Please give the number of lines in the records below where the word "Environmentally" occurs, and nothing else.

# Information shown

┄┄┄┄┄┄┄┄┄┄┄┄┄┄┄┄┄┄┄┄

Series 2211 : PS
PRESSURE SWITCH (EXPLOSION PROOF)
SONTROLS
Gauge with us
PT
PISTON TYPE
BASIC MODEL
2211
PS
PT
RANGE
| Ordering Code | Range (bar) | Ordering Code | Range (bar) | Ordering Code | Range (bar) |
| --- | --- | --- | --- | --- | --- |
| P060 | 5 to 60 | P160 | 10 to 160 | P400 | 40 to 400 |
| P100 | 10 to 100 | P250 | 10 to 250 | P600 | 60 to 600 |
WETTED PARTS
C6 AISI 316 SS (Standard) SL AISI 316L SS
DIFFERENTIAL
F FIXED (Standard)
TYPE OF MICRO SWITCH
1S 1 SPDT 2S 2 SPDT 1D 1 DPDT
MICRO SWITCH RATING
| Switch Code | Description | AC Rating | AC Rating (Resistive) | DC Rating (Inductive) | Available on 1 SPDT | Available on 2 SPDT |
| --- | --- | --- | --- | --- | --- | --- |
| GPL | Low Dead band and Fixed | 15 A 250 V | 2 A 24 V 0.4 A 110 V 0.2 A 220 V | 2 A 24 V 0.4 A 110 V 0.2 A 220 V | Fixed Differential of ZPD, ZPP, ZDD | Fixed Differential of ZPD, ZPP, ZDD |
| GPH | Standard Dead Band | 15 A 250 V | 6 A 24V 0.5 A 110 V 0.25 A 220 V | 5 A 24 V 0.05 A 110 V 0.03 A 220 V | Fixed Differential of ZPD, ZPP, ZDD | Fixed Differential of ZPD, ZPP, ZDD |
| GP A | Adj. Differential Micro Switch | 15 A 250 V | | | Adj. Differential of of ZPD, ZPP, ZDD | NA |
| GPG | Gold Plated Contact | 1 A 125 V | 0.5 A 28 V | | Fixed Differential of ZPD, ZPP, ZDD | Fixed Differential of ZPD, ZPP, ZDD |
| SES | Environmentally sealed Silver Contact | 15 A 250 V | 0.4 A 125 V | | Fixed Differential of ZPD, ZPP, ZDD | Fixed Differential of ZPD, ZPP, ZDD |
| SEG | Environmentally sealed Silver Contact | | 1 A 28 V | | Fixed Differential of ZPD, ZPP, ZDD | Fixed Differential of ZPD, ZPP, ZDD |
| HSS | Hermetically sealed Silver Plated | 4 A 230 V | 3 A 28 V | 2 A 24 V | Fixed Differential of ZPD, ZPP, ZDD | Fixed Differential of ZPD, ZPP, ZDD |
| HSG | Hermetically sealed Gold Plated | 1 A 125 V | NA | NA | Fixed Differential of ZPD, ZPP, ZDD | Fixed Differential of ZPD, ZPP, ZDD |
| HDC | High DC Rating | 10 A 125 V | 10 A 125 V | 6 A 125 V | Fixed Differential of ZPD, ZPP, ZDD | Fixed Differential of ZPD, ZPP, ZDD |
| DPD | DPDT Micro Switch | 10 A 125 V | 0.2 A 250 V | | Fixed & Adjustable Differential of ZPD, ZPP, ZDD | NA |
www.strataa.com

┄┄┄┄┄┄┄┄┄┄┄┄┄┄┄┄┄┄┄┄

# Your response
2